Copy pdf files based on the content (keyword)


I am trying to create the cmd code to scan through and copy the pdf files containing certain keyword and to save the copies to the separate folder. Below is my code, but it doesn't work

@echo off

set "source=C:\instructions"
set "target=C:\instructions\cafe"
set "string=cafe"

set "logfile=logs.txt"

call :main >> "%logfile%"

pause

goto :EOF

:main

for /r "%source%\%dt%" %%a in ("*.pdf") do (
    find /c /i "%string%" "%%~a" 1>&2
    if not errorlevel 1 (
        set /p "out=%%~a / " <nul
        if exist "%target%\%%~nxa" (
            echo:Already exists
        ) ELSE (
            copy "%%~a" "%target%"
            if errorlevel 1 (
                echo:Failed
            ) ELSE (
                echo:Success
            )
        )
    )
)

goto :EOF

Could anyone help me with this please?


Solution

  • Find only works on the plain text content of an encoded pdf so if the keywords are encrypted they may not be found.
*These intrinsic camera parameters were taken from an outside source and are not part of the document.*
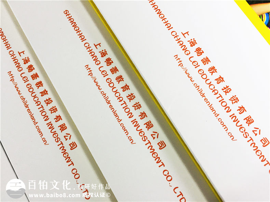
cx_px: 135
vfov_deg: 48.2
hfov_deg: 61.7
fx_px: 226
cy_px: 101
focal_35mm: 29
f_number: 2.2
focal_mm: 4.15
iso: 64
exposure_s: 1/33
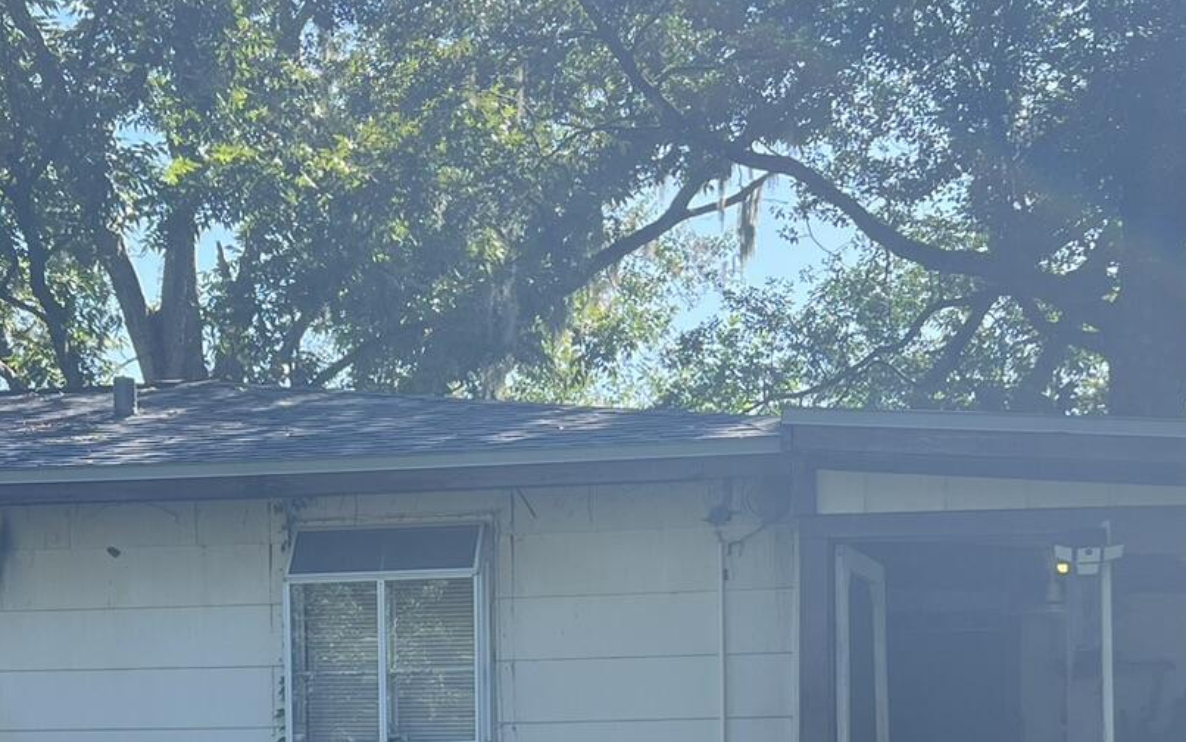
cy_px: 839
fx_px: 2263
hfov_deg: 29.2
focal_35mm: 70
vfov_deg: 17.9
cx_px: 399
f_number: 1.5
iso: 50
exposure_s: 1/1112
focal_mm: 5.7
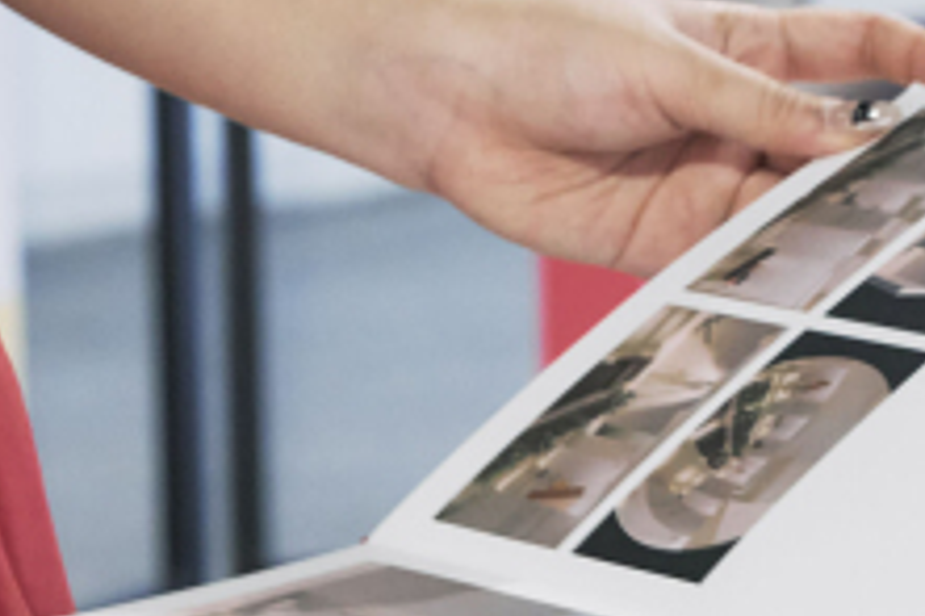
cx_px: 527
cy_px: 283
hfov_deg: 5.6
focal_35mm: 369
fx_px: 9474
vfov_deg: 3.7
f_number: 8
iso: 1250
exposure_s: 1/60
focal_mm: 80
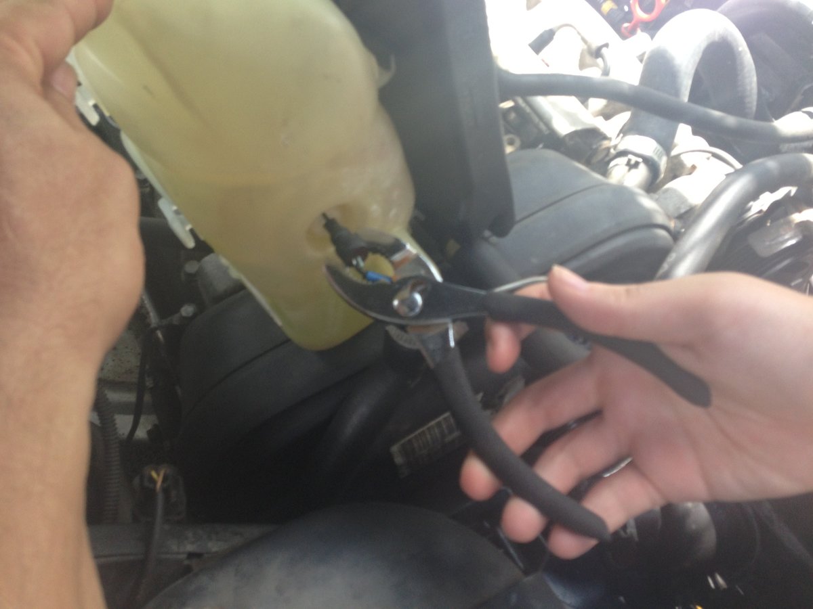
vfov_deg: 42.9
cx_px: 406
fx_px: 775
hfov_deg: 55.4
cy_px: 304
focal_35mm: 33
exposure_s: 1/120
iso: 64
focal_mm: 4.13
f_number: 2.4
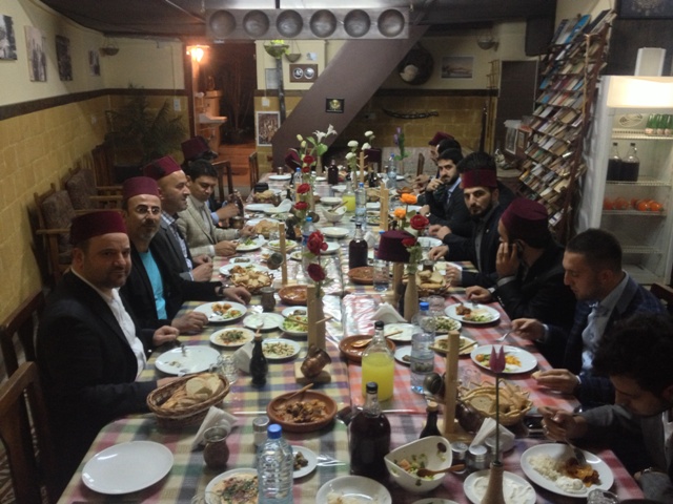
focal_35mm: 35
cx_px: 336
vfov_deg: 40.7
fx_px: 680
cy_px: 252
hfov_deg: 52.6
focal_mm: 4.28
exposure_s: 1/20
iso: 250
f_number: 2.4
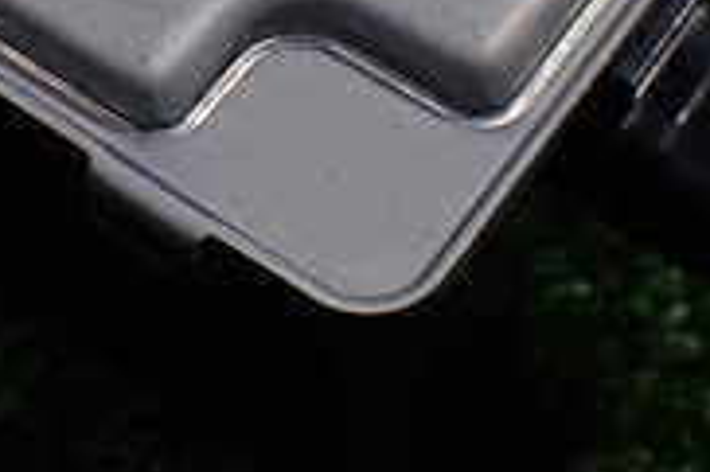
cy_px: -179
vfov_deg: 12.7
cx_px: 144
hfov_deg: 19.6
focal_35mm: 103
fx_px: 2030
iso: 320
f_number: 2.3
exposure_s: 1/125
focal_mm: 5.4
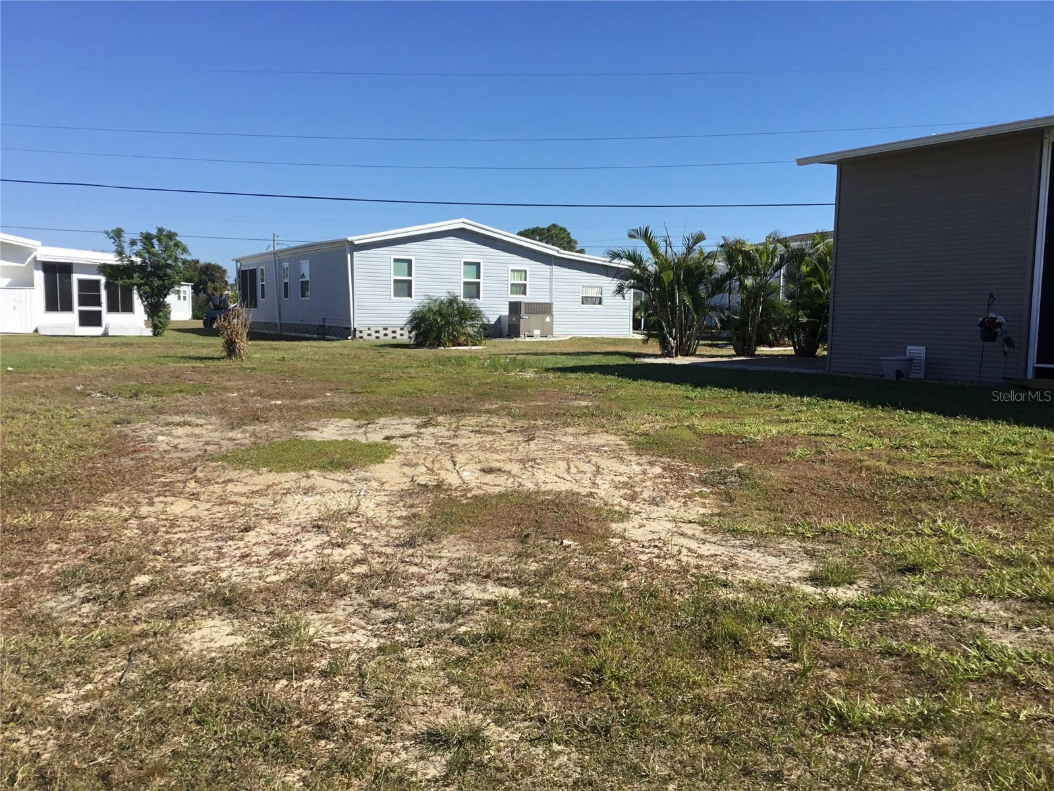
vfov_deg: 45.4
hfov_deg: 58.4
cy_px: 396
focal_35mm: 31
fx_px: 944
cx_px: 527
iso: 25
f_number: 2.4
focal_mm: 3.3
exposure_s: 1/1335
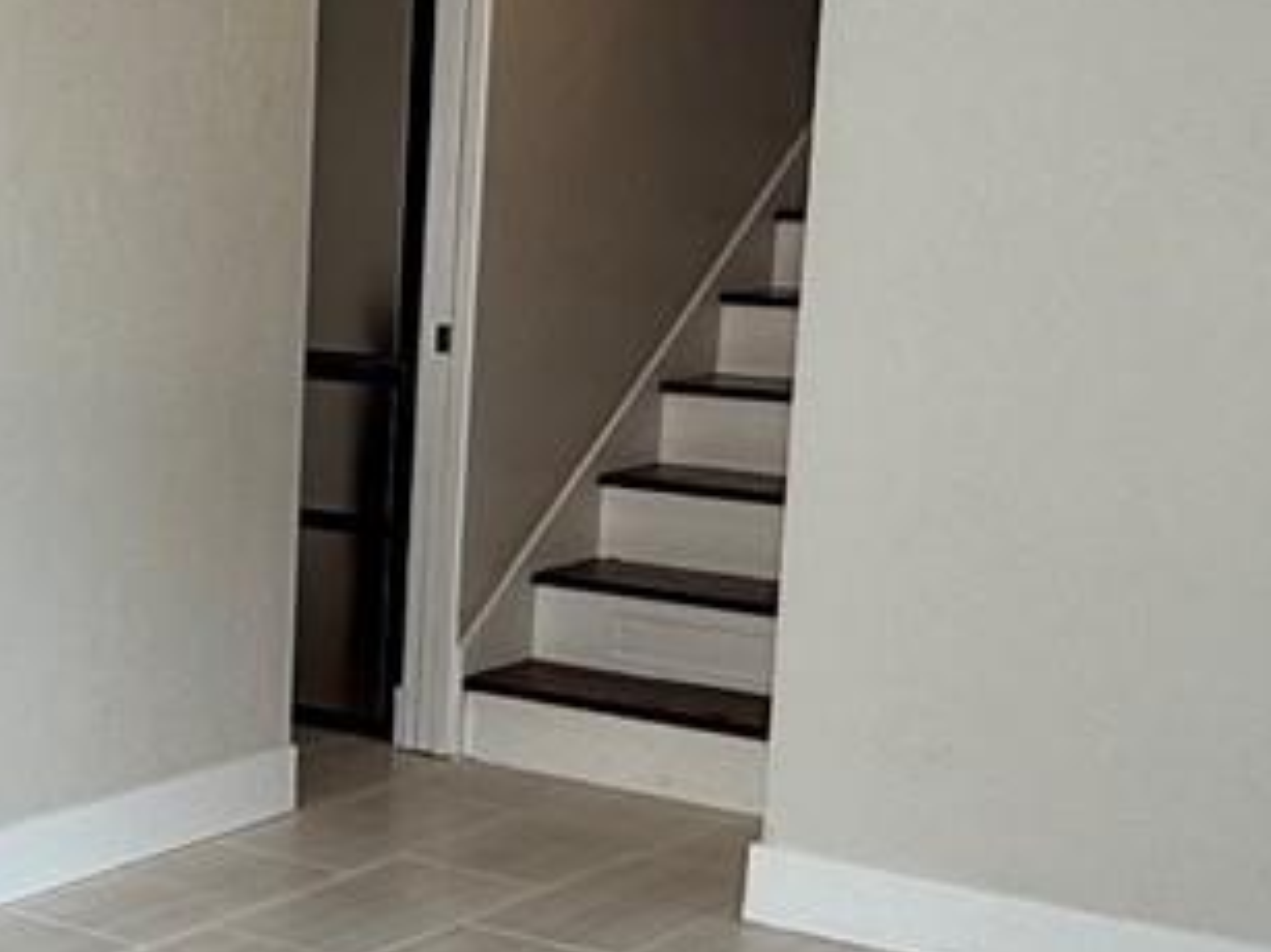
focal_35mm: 73
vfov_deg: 20.1
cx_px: -8
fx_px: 2679
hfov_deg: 25.3
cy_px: 604
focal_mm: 2.22
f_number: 2.2
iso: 50
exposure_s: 1/146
To get around that limitation windows has content indexing, which for pdf needs an iFilter, which is usually provided by the default pdf reader (avoid adding more than one). If you did not install one from Adobe, SumatraPDF, Tracker PDF-Xchange or Foxit Reader. you will find a good (free but limited) one at https://www.pdflib.com/download/tet-pdf-ifilter/

    Assuming the text is detectable

    Your main issue is the common need for setlocal enabledelayedexpansion there are a few others (such as if target folder does not exist) so I suggest you remove the hiding of messages but have corrected the main problem.

    @echo off
    
    REM use delayed expansion for testing !errorlevel!
    setlocal enabledelayedexpansion
    
    set "source=C:\instructions"
    set "target=C:\instructions\cafe"
    set "string=cafe"
    set "logfile=logs.txt"
    
    call :main >> "%logfile%"
    
    pause
    
    goto :EOF
    
    :main
    REM &dt% will default to nothing ? is it needed?
    
    for /r "%source%\%dt%" %%a in ("*.pdf") do (
        find /c /i "%string%" "%%~a" 1>&2
    REM your test here needs changing to this
        if !errorlevel! == 0 (
            set /p "out=%%~a / " <nul
            if exist "%target%\%%~nxa" (
                echo:Already exists
            ) ELSE (
                copy "%%~a" "%target%"
    REM your test here needs changing to this
                if !errorlevel! == 1 (
                    echo:Failed
                ) ELSE (
                    echo:Success
                )
            )
        )
    )
    
    goto :EOF